Once you reach the line containing "<source format=v>" in the data below, restate each line word for word up to and including the one containing "eq1_always eq_bit0_unit ( .i0(a[0]), .i1(b[0]), .eq(e0)".
BEGIN
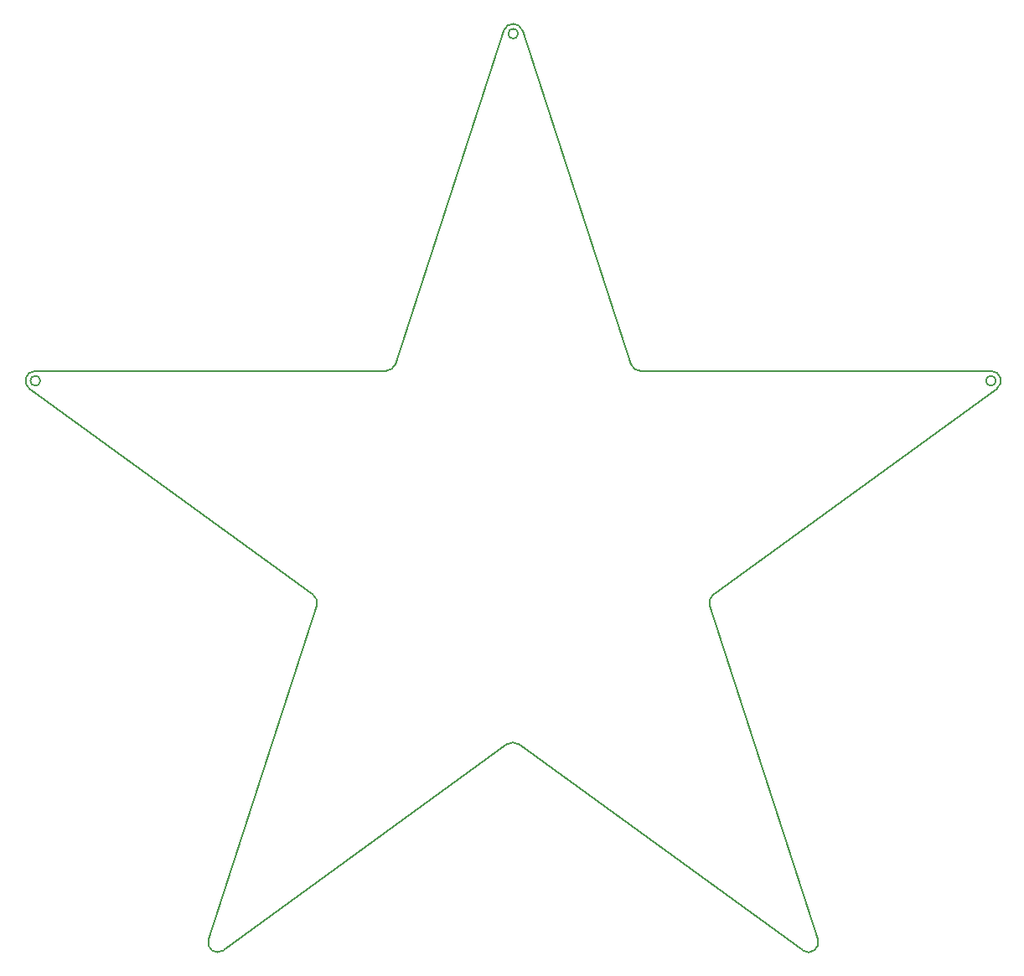
<source format=gbr>
G04 #@! TF.GenerationSoftware,KiCad,Pcbnew,(5.1.2)-2*
G04 #@! TF.CreationDate,2019-11-11T22:41:21-05:00*
G04 #@! TF.ProjectId,LightStar_RevA,4c696768-7453-4746-9172-5f526576412e,rev?*
G04 #@! TF.SameCoordinates,Original*
G04 #@! TF.FileFunction,Profile,NP*
%FSLAX46Y46*%
G04 Gerber Fmt 4.6, Leading zero omitted, Abs format (unit mm)*
G04 Created by KiCad (PCBNEW (5.1.2)-2) date 2019-11-11 22:41:21*
%MOMM*%
%LPD*%
G04 APERTURE LIST*
%ADD10C,0.200000*%
G04 APERTURE END LIST*
D10*
X197279368Y-93313082D02*
G75*
G03X197279368Y-93313082I-500000J0D01*
G01*
X149000000Y-58236068D02*
G75*
G03X149000000Y-58236068I-500000J0D01*
G01*
X100720632Y-93313082D02*
G75*
G03X100720632Y-93313082I-500000J0D01*
G01*
X168704434Y-114946784D02*
X197367154Y-94122099D01*
X179289347Y-149759867D02*
X168341162Y-116064818D01*
X160399241Y-91622099D02*
X149451057Y-57927051D01*
X196779368Y-92313082D02*
X161350298Y-92313082D01*
X135649702Y-92313082D02*
X100220632Y-92313082D01*
X147548944Y-57927051D02*
X136600759Y-91622099D01*
X128658838Y-116064818D02*
X117710653Y-149759867D01*
X99632846Y-94122099D02*
X128295566Y-114946784D01*
X119249495Y-150877901D02*
X147912215Y-130053215D01*
X149087785Y-130053215D02*
X177750505Y-150877901D01*
X147912215Y-130053216D02*
G75*
G02X149087785Y-130053216I587785J-809017D01*
G01*
X168341163Y-116064819D02*
G75*
G02X168704433Y-114946784I951056J309018D01*
G01*
X161350297Y-92313082D02*
G75*
G02X160399241Y-91622098I1J1000000D01*
G01*
X136600759Y-91622099D02*
G75*
G02X135649702Y-92313082I-951057J309017D01*
G01*
X128295565Y-114946784D02*
G75*
G02X128658837Y-116064817I-587784J-809017D01*
G01*
X119249494Y-150877901D02*
G75*
G02X117710652Y-149759867I-587785J809017D01*
G01*
X179289348Y-149759868D02*
G75*
G02X177750505Y-150877900I-951057J-309016D01*
G01*
X196779368Y-92313083D02*
G75*
G02X197367153Y-94122098I0J-999999D01*
G01*
X147548943Y-57927051D02*
G75*
G02X149451056Y-57927051I951057J-309017D01*
G01*
X99632847Y-94122099D02*
G75*
G02X100220632Y-92313082I587785J809017D01*
G01*
M02*

</source>
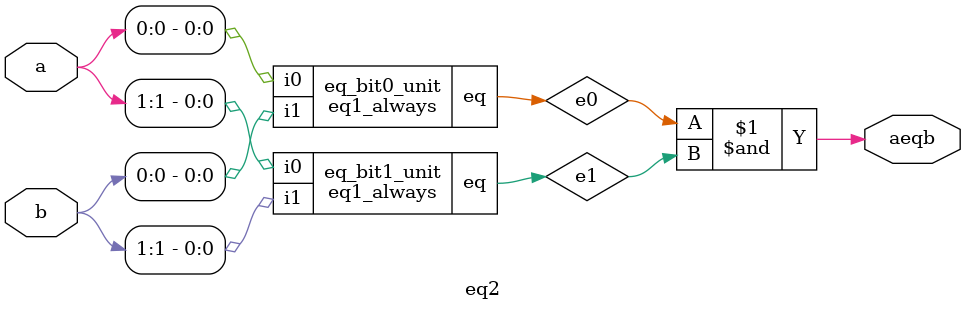
<source format=v>

module eq1_always 
(
	input wire i0, i1,
	output reg eq  // eq assigned to be reg
);

reg p0, p1;

always @(i0, i1)
	begin
		p0 = ~i0 & ~i1;
		p1 = i0 & i1;
		eq = p0 | p1;
	end
endmodule

module eq2
(
	input wire[1:0] a,b,
	output wire aeqb
);

wire e0, e1 ;

eq1_always eq_bit0_unit ( .i0(a[0]), .i1(b[0]), .eq(e0) );

eq1_always eq_bit1_unit ( .i0(a[1]), .i1(b[1]), .eq(e1) );

assign aeqb = e0 & e1 ;
endmodule

	
	





</source>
END
# Output of the task
<source format=v>

module eq1_always 
(
	input wire i0, i1,
	output reg eq  // eq assigned to be reg
);

reg p0, p1;

always @(i0, i1)
	begin
		p0 = ~i0 & ~i1;
		p1 = i0 & i1;
		eq = p0 | p1;
	end
endmodule

module eq2
(
	input wire[1:0] a,b,
	output wire aeqb
);

wire e0, e1 ;

eq1_always eq_bit0_unit ( .i0(a[0]), .i1(b[0]), .eq(e0) );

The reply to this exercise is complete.